Strobl räumt ein, im Dezember das Schreiben des Anwalts an die Presse durchgestochen zu haben. Der Minister argumentiert, er habe keine Dienstgeheimnisse verraten. Er habe damit für «maximale Transparenz» sorgen wollen. In dem Schreiben hatte der Anwalt des suspendierten Beamten dem Ministerium ein persönliches Gespräch angeboten, das für beide Seiten besser sei als ein juristisches Verfahren. Strobl argumentiert, dies sei ein "vergiftetes Angebot" für einen Deal gewesen. Um einer möglichen Veröffentlichung durch die Gegenseite zuvorzukommen, habe er das Schreiben einem Journalisten gegeben.
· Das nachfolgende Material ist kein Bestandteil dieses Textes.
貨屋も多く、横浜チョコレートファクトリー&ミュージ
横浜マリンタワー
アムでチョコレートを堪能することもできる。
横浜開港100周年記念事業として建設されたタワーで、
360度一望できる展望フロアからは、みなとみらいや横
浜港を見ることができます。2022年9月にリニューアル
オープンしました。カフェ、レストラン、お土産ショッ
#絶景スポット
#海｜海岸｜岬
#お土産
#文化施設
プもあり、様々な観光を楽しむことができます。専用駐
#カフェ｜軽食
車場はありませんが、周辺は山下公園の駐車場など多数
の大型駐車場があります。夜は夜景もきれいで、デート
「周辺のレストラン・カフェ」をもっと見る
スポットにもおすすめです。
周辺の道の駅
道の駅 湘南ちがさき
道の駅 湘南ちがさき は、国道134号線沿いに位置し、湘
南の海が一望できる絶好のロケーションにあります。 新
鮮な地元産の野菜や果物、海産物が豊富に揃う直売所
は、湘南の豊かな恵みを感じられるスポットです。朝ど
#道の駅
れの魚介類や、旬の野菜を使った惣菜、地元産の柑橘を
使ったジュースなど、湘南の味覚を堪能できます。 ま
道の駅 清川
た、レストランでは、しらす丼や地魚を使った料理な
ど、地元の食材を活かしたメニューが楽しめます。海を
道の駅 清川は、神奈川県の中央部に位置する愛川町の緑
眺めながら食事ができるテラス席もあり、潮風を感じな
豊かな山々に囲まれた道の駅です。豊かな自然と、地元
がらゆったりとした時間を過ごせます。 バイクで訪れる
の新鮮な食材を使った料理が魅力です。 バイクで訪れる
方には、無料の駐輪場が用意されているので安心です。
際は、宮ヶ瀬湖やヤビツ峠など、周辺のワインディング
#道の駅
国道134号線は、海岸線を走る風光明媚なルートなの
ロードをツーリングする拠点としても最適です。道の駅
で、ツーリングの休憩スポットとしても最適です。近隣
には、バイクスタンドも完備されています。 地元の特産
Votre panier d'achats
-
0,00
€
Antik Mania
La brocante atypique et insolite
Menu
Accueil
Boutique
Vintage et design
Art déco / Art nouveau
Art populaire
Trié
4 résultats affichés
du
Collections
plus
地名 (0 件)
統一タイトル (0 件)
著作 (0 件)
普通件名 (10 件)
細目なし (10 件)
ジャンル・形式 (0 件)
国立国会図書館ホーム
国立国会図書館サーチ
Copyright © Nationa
Brink ist hingegen der Ansicht, durch das konkrete Gesprächsangebot werde keineswegs bei unbefangenen Dritten der Anschein erweckt, es solle "gemauschelt" oder "unter den Teppich gekehrt" werden. Vielmehr entspreche das Anwaltsschreiben und die darin geäußerte Gesprächsofferte "den üblichen Gepflogenheiten" im Rahmen einer rechtlichen Auseinandersetzung, "wonach die anwaltliche Vertretung den Versuch einer einvernehmlichen Konfliktlösung mit dem Dienstherrn" unternehme.